I am not able to figure out how to do a large UTF-8 encoded text file search.
My case is I have a massive UTF-8 encoded file that I need to analyse, which contains texts that also have accented leters (different languages) and then I have a certain lookup string.
This lookup string is converted into a fixed byte[] array, while the contents of the source text file are loaded into memory as a series of fixed length arrays.
Then I have a comparison mechanism, that eventually boils down to this code (simplified for the sake of the question):
static int matchesCount = 0;
/// <summary>
/// The inner comparison function
/// </summary>
/// <param name="lookupArrayLength">Length of lookup array</param>
/// <param name="sourceArrayPointer">Source array pointer set to correct position by external loop</param>
/// <param name="lookupArrayPointer">Lookup array pointer set to position zero</param>
static unsafe void compare(int lookupArrayLength, byte* sourceArrayPointer, byte* lookupArrayPointer)
{
for (int ii = 0; ii < lookupArrayLength; ii++, sourceArrayPointer++, lookupArrayPointer++)
if (upperLowerCaseMismatch(sourceArrayPointer, lookupArrayPointer))
{
//No match, outer loop sets sourceArrayPointer to +1, to move a byte forward
return;
}
//Match found, outer loop sets sourceArrayPointer to +lookupArrayLength
matchesCount++;
}
static unsafe bool upperLowerCaseMismatch(byte* x1, byte* x2)
{
return (
*x1 != *x2 && //exact match
(*x1 < 65 || *x1 > 122 || //x1 out of alphabet
*x2 < 65 || *x2 > 122 || //x2 out of alphabet
*x1 + 32 != *x2) //lowercase match
);
}
My aim now is to compare not only "case-insensitively", but to also strip accents while comparing. e.g. č => c, ý => y etc..

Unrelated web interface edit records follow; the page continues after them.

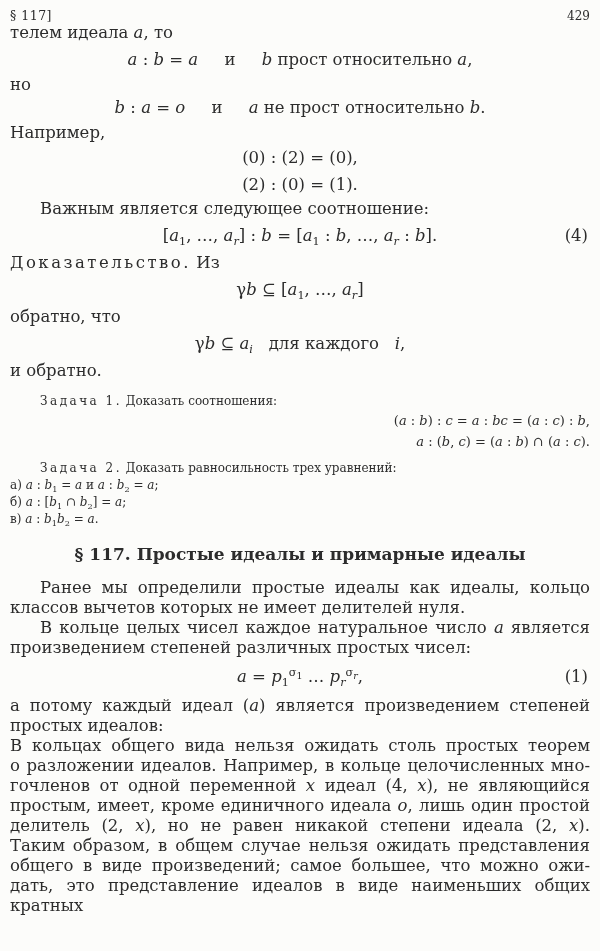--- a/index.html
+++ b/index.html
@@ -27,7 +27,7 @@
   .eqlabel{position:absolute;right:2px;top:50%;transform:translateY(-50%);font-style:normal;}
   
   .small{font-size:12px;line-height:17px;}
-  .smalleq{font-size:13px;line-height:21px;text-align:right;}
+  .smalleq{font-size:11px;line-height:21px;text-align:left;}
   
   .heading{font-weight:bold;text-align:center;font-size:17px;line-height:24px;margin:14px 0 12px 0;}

I cannot convert the entire input string to string and Normalize it for memory and performance reasons, the analysis must be as fast as possible due to business limitations. Also I cannot simply use File.Read(), because the files are very large and there is significant performance loss and GC work when using this approach.
My idea was to start with what the UTF-8 definition states - that the first byte contains the byte count - so perhaps a switch based on the first byte value and then read a couple more bytes, convert them to integer and do another switch for each accented letter?